Build that Mach 3 plane so we don't have to endure hours on end acting like a sardine.

And for this plane, launch it with a big rubber band.

Mark A

@Rohn I am an aerospace engineer. I am well aware of Vector thrust would work but at what efficiency? The plane as show in these pictures would fly but not efficiently. If the inlet is not pointed at the direction of the airflow, when it pitches the angle would be worst. This might impact the amount of air going in and there is a chance of flame out.

Ed Yee

@Angry Penguin So I think you're suggesting to taxi the plane in sideways such that the wings don't get in the way of other terminals. This is a good idea but would still likely require a longer jetway as I assume you were having people board below the cockpit. The other (easier) option have everyone walk to the plane. Could use the wing as cover from the elements if the engines are in the wing or over the wing.

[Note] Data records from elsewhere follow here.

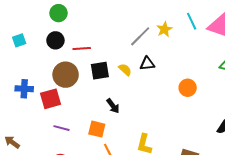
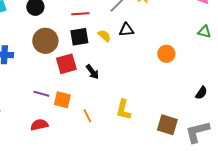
red line: (82, 48) -> (80, 14), moved
red square: (50, 99) -> (66, 64), moved
orange square: (97, 129) -> (62, 100), moved

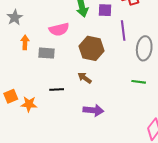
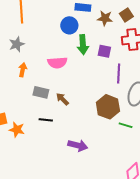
brown hexagon: (92, 48) -> (108, 107), moved
gray rectangle: (46, 53) -> (41, 92), moved
brown arrow: (85, 78) -> (62, 99), moved

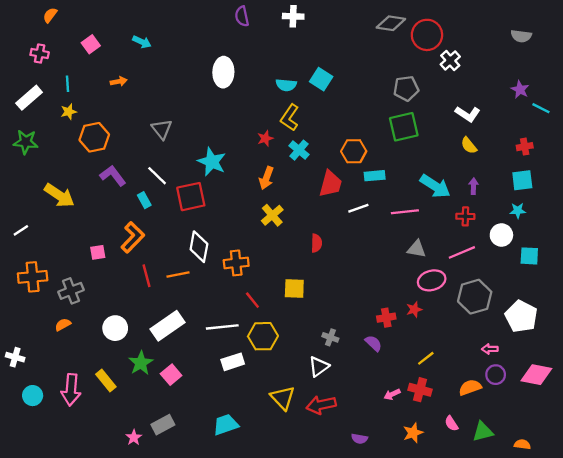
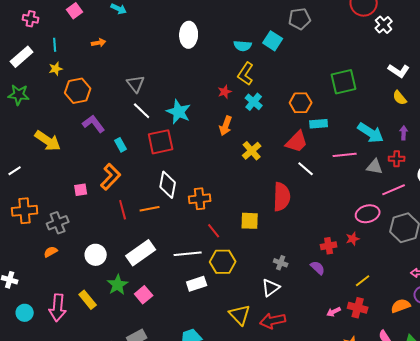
gray pentagon: (406, 88) -> (300, 19), moved
white line: (157, 176) -> (142, 111), moved
red trapezoid: (330, 184) -> (297, 142), moved, turned 30
white line: (358, 208) -> (306, 169), moved, turned 60
yellow cross: (272, 215) -> (252, 151), moved
red semicircle: (316, 243) -> (282, 197), moved, size x1.8
gray triangle: (417, 249) -> (375, 167), moved

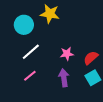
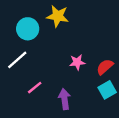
white line: (31, 52) -> (17, 60), moved
purple arrow: (64, 78) -> (65, 99), moved

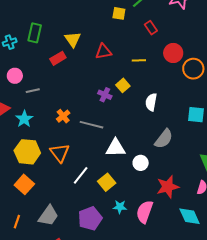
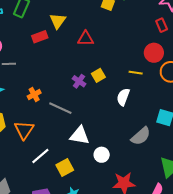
red rectangle: (151, 28) -> (162, 25), moved
yellow line: (139, 60) -> (136, 73), moved
gray semicircle: (164, 139) -> (141, 136), moved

@ everyone else on maglevs: EMALS http://en.wikipedia.org/wiki/Electromagnetic_Aircraft_Launch_System


I encourage creative minds to pursue these innovations. The "eco-climb" concept would have to overcome the following challenges: It only assists on the runway. The jet engines would have to be running during takeoff to make sure they are ready to take over once the effect of the catapult is ended probably approximately at 1000 feet distance after takeoff. Then to climb from 100 feet to cruise flight level, the engines still have to work, so the fuel savings are limited. There would be a safety risk of not turning on the jet engines until the aircraft is in the air. What if the engines do not turn on right away, or take longer than expected to come on? That's a safety risk. The biggest benefit to this may be increasing airport capacity by allowing larger aircraft to use shorter runways, plus a slight reduction in local noise and emissions locally around the airport. Although total noise and emissions could go either way, it would be ambiguously lower on a per-passenger basis. Another challenge is to modify the landing gear so that it can take forces from the rear. Landing gear are currently designed to take forces from the front upon landing. Also imparting acceleration forces on the wheels is further away from the center of gravity of the airplane, and would impart rotational forces--especially the last few seconds with the nose off the ground.